⟨
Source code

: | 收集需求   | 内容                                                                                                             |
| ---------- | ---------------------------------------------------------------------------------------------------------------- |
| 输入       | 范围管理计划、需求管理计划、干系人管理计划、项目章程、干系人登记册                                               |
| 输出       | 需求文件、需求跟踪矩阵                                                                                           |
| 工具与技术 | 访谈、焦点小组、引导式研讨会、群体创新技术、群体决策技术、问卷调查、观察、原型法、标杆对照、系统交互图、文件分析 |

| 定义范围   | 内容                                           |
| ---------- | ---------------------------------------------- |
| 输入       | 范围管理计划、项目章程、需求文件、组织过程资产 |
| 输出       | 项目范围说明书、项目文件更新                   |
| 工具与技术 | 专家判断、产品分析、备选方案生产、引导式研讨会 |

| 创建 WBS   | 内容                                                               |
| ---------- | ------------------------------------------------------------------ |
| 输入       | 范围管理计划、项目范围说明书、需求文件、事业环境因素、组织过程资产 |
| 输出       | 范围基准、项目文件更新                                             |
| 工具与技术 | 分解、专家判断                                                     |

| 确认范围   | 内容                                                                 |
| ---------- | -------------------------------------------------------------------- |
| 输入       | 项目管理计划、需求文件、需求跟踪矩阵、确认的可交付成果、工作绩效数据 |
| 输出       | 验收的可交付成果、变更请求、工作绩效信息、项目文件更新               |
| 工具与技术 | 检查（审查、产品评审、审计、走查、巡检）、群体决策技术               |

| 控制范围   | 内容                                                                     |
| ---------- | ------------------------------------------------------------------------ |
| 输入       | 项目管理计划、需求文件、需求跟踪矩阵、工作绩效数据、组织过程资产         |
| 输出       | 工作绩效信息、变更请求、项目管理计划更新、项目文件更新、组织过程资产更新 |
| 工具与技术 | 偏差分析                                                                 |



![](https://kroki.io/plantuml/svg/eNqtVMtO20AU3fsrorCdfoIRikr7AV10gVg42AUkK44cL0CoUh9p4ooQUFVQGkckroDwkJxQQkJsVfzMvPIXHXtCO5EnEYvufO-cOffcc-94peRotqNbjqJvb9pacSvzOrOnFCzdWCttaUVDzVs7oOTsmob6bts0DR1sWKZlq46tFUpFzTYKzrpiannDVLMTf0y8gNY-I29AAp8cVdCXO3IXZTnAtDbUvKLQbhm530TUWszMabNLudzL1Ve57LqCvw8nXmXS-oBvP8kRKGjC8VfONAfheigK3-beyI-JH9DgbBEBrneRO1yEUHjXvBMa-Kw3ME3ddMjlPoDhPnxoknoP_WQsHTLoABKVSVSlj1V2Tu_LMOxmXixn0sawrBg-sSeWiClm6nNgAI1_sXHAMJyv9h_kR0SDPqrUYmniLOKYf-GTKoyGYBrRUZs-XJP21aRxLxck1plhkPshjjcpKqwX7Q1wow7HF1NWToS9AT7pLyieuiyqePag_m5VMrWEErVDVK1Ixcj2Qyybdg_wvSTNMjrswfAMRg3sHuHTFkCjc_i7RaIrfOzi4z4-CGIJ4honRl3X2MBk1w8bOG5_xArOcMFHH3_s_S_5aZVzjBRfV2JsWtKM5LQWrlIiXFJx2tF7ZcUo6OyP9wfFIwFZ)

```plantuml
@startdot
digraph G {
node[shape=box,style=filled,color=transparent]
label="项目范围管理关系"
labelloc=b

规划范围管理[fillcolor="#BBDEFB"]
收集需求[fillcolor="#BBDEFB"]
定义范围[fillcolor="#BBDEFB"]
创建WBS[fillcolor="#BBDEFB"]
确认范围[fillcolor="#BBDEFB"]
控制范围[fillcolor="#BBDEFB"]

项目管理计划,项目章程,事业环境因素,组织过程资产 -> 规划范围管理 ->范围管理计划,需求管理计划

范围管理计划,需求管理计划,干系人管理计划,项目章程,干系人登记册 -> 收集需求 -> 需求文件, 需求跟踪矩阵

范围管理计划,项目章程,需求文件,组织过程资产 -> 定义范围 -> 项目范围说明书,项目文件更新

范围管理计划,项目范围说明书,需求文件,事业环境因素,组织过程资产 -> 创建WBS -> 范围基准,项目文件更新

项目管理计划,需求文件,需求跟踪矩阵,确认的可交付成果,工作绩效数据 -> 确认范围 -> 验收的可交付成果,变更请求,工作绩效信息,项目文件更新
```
⟩
### Description of the task
Bring together all lines from the listing that contain the word "需求管理计划".

### Output
| 输入       | 范围管理计划、需求管理计划、干系人管理计划、项目章程、干系人登记册                                               |
项目管理计划,项目章程,事业环境因素,组织过程资产 -> 规划范围管理 ->范围管理计划,需求管理计划
范围管理计划,需求管理计划,干系人管理计划,项目章程,干系人登记册 -> 收集需求 -> 需求文件, 需求跟踪矩阵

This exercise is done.